Hertzsprung-Russell diagrams were developed in the early twentieth century; they consist of individual stars plotted on axes of increasing luminosity–brightness, essentially–versus decreasing surface temperature, for various historical reasons. If the stars are selected exclusively from one group, called a cluster, their graph can be analyzed in various ways to estimate the cluster’s distance and age. Color-magnitude diagrams, also called “observational HR diagrams,” plot apparent magnitude against temperature or color, whereas a Hertzsprung-Russell diagram uses the absolute magnitude scale. In this activity, students will first produce a color-magnitude diagram of their cluster, then calculate its distance to make an HR diagram, and finally use models of stellar life to estimate the age and chemical composition of the cluster.

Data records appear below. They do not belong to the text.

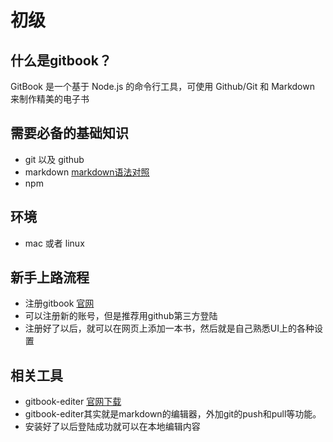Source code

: # 初级

## 什么是gitbook？
GitBook 是一个基于 Node.js 的命令行工具，可使用 Github/Git 和 Markdown 来制作精美的电子书

## 需要必备的基础知识
* git 以及 github 
* markdown [markdown语法对照](https://stackedit.io/editor)
* npm

## 环境
* mac 或者 linux


## 新手上路流程
* 注册gitbook  [官网](www.gitbook.com)
* 可以注册新的账号，但是推荐用github第三方登陆
* 注册好了以后，就可以在网页上添加一本书，然后就是自己熟悉UI上的各种设置

## 相关工具
* gitbook-editer [官网下载](https://www.gitbook.com/editor)
* gitbook-editer其实就是markdown的编辑器，外加git的push和pull等功能。
* 安装好了以后登陆成功就可以在本地编辑内容

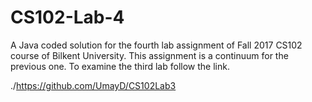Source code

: # CS102-Lab-4

A Java coded solution for the fourth lab assignment of Fall 2017 CS102 course of Bilkent University. 
This assignment is a continuum for the previous one.
To examine the third lab follow the link.

./https://github.com/UmayD/CS102Lab3
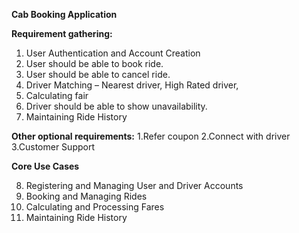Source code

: <b>Cab Booking Application</b>

<b>Requirement gathering:</b>
1.	User Authentication and Account Creation
2.	User should be able to book ride.
3.	User should be able to cancel ride.
4.	Driver Matching – Nearest driver, High Rated driver,
5.	Calculating fair
6.	Driver should be able to show unavailability.
7.	Maintaining Ride History

<b>Other optional requirements:</b>
1.Refer coupon
2.Connect with driver
3.Customer Support

<b>Core Use Cases </b>

8.	Registering and Managing User and Driver Accounts
9.	Booking and Managing Rides
10.	Calculating and Processing Fares
11.	Maintaining Ride History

This Expedition is designed to encourage decision-making. Each bulleted question is tailored to remain open to discussion; that is to say, there are no “correct” answers, and students should choose the option they believe is best. There are also many areas which invite further exploration, so feel free to perform more in-depth investigations as time and interest allow.
Color-Magnitude Diagrams
Star clusters offer an accessible entry point into producing Hertzsprung-Russell diagrams, since their properties allow us to skip the more complex work that is otherwise necessary to calculate luminosity. This section explores the creation of color-magnitude diagrams, first choosing a cluster and then progressing through data extraction and plotting. If you want to learn more about star clusters and produce your own HR diagram, this is a good place to start.
The Distance Modulus
Once we have a color-magnitude diagram as produced in the first step, it can be fitted to a graph which has already been calibrated to the absolute magnitude scale: in this case, a theoretical model called an isochrone. This magnitude relationship, called the distance modulus, allows us to convert the color-magnitude plot to a typical Hertzsprung-Russell diagram.
Isochrone Fitting
After accounting for the distance of the cluster and converting its apparent magnitudes to absolute magnitudes, it becomes possible to estimate further properties of the cluster by comparing it to a variety of isochrones. This is done based upon the shape of the HR diagram’s stellar distribution since in older clusters, a greater fraction of stars have left the main sequence and evolved into red giants.